[SOURCE MATERIAL Boundary: Start]

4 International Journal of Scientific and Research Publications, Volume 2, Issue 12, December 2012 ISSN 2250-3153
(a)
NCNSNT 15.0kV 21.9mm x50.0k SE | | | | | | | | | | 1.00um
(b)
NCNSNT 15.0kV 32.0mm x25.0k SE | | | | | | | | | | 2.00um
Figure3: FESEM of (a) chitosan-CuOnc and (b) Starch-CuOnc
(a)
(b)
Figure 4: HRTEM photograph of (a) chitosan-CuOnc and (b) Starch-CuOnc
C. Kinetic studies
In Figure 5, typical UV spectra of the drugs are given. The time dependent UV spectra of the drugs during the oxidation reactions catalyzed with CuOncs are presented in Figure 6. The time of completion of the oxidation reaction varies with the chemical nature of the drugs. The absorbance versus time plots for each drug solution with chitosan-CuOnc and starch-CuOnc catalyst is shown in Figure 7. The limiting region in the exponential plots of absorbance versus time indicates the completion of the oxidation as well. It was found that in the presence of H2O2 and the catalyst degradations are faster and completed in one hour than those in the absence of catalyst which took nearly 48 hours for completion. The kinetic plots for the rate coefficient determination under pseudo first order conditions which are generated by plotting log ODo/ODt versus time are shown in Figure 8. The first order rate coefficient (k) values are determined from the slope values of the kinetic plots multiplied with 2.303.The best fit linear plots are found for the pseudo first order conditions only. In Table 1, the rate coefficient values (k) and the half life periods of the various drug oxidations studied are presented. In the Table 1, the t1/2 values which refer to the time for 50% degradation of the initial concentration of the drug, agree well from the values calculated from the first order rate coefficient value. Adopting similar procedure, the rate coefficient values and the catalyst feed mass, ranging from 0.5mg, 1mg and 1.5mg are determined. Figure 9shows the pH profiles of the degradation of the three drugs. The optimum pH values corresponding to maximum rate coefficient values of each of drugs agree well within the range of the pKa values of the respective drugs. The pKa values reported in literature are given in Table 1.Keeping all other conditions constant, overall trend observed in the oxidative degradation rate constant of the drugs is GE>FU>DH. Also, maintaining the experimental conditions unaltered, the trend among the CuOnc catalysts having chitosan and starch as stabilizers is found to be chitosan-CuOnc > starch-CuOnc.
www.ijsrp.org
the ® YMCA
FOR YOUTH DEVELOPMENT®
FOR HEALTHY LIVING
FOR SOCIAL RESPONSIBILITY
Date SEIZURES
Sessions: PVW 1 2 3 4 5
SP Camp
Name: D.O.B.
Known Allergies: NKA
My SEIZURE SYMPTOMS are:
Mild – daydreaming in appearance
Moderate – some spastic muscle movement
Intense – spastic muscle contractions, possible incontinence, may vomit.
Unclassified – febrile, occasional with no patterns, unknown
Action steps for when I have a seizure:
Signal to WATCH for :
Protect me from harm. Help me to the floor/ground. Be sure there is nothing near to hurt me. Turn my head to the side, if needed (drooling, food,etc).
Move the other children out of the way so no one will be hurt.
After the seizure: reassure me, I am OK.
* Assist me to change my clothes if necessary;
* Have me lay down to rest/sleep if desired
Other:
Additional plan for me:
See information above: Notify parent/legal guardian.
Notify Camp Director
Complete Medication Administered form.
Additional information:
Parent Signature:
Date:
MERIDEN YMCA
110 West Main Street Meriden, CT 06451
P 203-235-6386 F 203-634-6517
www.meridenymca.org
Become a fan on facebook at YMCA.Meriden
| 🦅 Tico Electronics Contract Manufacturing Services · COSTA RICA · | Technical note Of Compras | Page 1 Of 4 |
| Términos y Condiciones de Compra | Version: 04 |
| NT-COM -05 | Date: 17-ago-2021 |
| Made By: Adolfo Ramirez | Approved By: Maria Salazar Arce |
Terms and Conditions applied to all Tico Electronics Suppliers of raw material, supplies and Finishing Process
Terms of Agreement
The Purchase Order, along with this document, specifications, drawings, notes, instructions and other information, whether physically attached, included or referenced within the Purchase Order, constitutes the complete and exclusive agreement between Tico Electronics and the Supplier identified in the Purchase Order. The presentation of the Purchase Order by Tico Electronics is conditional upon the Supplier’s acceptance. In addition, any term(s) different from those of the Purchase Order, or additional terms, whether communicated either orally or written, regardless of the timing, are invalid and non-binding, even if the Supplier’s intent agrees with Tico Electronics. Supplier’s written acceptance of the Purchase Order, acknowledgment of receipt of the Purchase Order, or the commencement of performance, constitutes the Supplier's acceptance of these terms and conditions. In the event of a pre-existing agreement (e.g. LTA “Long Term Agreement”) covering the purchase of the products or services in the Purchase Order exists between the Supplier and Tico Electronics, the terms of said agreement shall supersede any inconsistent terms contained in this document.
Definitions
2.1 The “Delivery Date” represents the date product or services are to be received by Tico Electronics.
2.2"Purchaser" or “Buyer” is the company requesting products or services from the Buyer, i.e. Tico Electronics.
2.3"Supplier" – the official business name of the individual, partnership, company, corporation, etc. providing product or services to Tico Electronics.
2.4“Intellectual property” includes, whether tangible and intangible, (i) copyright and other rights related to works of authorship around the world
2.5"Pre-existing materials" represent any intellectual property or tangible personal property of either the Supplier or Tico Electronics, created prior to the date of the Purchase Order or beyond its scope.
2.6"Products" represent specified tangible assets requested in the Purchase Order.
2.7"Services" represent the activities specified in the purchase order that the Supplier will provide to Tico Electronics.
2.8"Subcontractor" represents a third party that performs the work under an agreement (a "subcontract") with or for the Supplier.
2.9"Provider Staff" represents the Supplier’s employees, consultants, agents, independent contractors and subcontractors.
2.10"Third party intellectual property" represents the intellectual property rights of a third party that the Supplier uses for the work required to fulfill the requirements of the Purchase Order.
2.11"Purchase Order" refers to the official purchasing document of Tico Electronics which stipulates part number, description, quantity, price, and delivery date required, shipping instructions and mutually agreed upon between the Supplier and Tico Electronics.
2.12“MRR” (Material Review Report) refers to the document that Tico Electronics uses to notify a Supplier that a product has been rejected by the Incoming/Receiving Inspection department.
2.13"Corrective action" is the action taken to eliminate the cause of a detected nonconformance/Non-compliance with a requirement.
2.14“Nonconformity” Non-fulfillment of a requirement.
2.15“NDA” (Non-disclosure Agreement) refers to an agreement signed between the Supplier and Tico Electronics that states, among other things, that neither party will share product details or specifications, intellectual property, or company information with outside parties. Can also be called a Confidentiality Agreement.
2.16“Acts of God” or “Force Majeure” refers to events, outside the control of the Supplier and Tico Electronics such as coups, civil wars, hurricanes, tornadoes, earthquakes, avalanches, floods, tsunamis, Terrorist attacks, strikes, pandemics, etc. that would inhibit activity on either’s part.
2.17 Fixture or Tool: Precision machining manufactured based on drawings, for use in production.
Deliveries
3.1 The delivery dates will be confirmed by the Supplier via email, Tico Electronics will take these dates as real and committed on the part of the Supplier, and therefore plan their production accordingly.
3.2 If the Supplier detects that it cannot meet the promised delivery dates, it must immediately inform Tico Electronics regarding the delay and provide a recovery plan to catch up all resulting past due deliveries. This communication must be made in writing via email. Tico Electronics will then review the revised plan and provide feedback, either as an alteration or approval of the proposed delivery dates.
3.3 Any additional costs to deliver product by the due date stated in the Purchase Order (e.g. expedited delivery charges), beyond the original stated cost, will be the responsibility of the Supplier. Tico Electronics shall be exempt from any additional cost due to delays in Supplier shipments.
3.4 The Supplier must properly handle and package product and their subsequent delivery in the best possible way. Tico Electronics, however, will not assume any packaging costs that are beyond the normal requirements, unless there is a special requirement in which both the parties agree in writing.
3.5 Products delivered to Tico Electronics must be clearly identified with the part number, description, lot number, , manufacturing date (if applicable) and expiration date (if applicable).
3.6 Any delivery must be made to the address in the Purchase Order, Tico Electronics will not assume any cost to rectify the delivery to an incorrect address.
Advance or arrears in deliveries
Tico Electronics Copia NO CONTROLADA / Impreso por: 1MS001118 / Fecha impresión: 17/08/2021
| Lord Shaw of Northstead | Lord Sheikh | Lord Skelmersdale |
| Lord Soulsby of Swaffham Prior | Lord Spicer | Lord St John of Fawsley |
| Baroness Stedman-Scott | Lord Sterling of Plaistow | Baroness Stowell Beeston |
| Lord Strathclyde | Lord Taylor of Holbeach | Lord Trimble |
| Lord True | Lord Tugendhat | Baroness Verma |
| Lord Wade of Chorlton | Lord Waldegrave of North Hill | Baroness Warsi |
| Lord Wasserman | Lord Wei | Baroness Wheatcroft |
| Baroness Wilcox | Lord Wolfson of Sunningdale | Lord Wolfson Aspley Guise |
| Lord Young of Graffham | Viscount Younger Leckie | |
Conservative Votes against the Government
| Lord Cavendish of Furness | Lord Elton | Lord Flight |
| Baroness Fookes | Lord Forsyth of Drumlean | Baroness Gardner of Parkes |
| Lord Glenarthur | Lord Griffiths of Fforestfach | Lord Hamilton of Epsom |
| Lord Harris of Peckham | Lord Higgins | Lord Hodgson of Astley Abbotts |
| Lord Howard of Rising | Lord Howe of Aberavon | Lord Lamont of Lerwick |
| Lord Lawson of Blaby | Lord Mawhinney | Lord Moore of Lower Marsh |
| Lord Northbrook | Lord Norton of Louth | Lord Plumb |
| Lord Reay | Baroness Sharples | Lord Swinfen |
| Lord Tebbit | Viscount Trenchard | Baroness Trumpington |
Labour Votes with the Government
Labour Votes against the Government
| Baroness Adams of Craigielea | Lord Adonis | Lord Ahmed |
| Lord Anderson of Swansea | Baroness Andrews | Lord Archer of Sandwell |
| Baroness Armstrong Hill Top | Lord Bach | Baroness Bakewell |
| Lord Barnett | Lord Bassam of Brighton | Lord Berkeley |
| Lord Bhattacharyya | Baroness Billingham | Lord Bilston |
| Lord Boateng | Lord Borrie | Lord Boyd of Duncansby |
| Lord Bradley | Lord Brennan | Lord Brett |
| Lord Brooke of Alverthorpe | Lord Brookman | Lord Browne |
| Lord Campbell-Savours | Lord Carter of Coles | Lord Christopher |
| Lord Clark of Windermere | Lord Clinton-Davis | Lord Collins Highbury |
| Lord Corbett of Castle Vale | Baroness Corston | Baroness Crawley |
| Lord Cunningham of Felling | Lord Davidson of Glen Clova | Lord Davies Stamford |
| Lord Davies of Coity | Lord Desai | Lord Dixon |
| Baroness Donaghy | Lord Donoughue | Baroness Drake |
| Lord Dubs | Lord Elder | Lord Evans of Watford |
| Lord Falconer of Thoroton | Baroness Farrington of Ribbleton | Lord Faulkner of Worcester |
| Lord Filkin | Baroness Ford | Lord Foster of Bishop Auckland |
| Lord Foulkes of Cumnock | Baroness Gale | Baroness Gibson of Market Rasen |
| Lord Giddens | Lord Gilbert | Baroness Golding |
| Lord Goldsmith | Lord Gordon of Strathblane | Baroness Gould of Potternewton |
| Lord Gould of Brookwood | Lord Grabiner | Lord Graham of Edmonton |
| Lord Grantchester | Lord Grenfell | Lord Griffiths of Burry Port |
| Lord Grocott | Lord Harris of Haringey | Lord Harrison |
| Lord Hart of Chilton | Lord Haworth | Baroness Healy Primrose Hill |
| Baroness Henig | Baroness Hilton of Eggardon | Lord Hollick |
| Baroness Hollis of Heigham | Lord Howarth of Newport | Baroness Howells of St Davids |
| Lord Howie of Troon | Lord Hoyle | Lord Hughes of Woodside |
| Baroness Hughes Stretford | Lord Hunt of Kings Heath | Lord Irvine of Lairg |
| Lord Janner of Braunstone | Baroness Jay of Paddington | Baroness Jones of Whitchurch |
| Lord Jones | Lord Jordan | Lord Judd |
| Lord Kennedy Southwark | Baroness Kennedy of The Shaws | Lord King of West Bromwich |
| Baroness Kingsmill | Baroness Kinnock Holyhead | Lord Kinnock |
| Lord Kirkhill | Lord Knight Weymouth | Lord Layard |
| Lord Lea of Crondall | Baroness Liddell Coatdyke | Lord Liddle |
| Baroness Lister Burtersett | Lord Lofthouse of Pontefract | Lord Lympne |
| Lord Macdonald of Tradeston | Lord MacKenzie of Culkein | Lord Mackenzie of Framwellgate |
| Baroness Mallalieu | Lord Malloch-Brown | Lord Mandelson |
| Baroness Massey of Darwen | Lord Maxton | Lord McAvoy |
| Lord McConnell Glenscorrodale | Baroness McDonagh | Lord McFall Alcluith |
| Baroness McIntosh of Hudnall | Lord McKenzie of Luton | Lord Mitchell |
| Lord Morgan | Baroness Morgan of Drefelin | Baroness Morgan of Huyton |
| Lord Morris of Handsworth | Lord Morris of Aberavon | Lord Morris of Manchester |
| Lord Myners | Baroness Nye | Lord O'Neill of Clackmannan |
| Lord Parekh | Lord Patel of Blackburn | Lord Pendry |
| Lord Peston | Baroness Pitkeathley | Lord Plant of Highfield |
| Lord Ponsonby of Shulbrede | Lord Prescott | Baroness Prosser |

[SOURCE MATERIAL Boundary: End]

◆ PROBLEM TO WORK ON ◆
From the listing above, repeat exactly the lines starting at the line that includes "Lord Brett |" and ending at the line that includes "Lord Dixon |", with nothing outside that span.

◆ TASK ANSWER ◆
| Lord Bradley | Lord Brennan | Lord Brett |
| Lord Brooke of Alverthorpe | Lord Brookman | Lord Browne |
| Lord Campbell-Savours | Lord Carter of Coles | Lord Christopher |
| Lord Clark of Windermere | Lord Clinton-Davis | Lord Collins Highbury |
| Lord Corbett of Castle Vale | Baroness Corston | Baroness Crawley |
| Lord Cunningham of Felling | Lord Davidson of Glen Clova | Lord Davies Stamford |
| Lord Davies of Coity | Lord Desai | Lord Dixon |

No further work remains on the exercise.